PROBLEM TO WORK ON
Copy out all of the data that follows, exactly as it appears.
═════ DATASET RECORDS ═════
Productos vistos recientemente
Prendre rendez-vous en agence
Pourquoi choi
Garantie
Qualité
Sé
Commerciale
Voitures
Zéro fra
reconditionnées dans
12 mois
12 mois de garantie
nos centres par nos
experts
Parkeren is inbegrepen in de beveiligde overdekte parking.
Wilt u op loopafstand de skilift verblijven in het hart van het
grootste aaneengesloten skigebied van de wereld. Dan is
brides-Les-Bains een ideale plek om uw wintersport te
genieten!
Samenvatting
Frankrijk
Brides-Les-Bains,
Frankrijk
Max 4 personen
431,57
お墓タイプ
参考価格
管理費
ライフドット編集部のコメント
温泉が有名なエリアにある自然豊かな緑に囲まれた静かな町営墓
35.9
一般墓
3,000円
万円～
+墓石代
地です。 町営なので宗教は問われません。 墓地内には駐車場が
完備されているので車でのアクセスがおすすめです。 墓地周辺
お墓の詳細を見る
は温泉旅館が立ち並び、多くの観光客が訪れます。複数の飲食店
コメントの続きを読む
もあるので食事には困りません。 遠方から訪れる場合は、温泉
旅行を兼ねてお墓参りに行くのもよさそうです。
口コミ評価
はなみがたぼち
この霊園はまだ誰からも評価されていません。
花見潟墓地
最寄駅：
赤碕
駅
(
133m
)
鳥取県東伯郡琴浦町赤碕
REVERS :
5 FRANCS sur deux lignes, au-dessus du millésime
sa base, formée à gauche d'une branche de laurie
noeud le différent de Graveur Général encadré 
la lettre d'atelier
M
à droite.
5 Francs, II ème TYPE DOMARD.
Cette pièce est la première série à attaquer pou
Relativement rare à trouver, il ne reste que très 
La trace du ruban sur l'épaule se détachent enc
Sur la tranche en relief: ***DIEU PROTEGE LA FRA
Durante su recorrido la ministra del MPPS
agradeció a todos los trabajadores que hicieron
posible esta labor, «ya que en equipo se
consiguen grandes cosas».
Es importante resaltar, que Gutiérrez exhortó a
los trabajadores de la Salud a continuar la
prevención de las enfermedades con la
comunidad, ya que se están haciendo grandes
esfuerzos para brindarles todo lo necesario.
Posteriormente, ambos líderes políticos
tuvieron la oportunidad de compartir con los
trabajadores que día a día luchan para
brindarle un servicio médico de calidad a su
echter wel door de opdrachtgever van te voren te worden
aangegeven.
═════
RESULT
Productos vistos recientemente
Prendre rendez-vous en agence
Pourquoi choi
Garantie
Qualité
Sé
Commerciale
Voitures
Zéro fra
reconditionnées dans
12 mois
12 mois de garantie
nos centres par nos
experts
Parkeren is inbegrepen in de beveiligde overdekte parking.
Wilt u op loopafstand de skilift verblijven in het hart van het
grootste aaneengesloten skigebied van de wereld. Dan is
brides-Les-Bains een ideale plek om uw wintersport te
genieten!
Samenvatting
Frankrijk
Brides-Les-Bains,
Frankrijk
Max 4 personen
431,57
お墓タイプ
参考価格
管理費
ライフドット編集部のコメント
温泉が有名なエリアにある自然豊かな緑に囲まれた静かな町営墓
35.9
一般墓
3,000円
万円～
+墓石代
地です。 町営なので宗教は問われません。 墓地内には駐車場が
完備されているので車でのアクセスがおすすめです。 墓地周辺
お墓の詳細を見る
は温泉旅館が立ち並び、多くの観光客が訪れます。複数の飲食店
コメントの続きを読む
もあるので食事には困りません。 遠方から訪れる場合は、温泉
旅行を兼ねてお墓参りに行くのもよさそうです。
口コミ評価
はなみがたぼち
この霊園はまだ誰からも評価されていません。
花見潟墓地
最寄駅：
赤碕
駅
(
133m
)
鳥取県東伯郡琴浦町赤碕
REVERS :
5 FRANCS sur deux lignes, au-dessus du millésime
sa base, formée à gauche d'une branche de laurie
noeud le différent de Graveur Général encadré 
la lettre d'atelier
M
à droite.
5 Francs, II ème TYPE DOMARD.
Cette pièce est la première série à attaquer pou
Relativement rare à trouver, il ne reste que très 
La trace du ruban sur l'épaule se détachent enc
Sur la tranche en relief: ***DIEU PROTEGE LA FRA
Durante su recorrido la ministra del MPPS
agradeció a todos los trabajadores que hicieron
posible esta labor, «ya que en equipo se
consiguen grandes cosas».
Es importante resaltar, que Gutiérrez exhortó a
los trabajadores de la Salud a continuar la
prevención de las enfermedades con la
comunidad, ya que se están haciendo grandes
esfuerzos para brindarles todo lo necesario.
Posteriormente, ambos líderes políticos
tuvieron la oportunidad de compartir con los
trabajadores que día a día luchan para
brindarle un servicio médico de calidad a su
echter wel door de opdrachtgever van te voren te worden
aangegeven.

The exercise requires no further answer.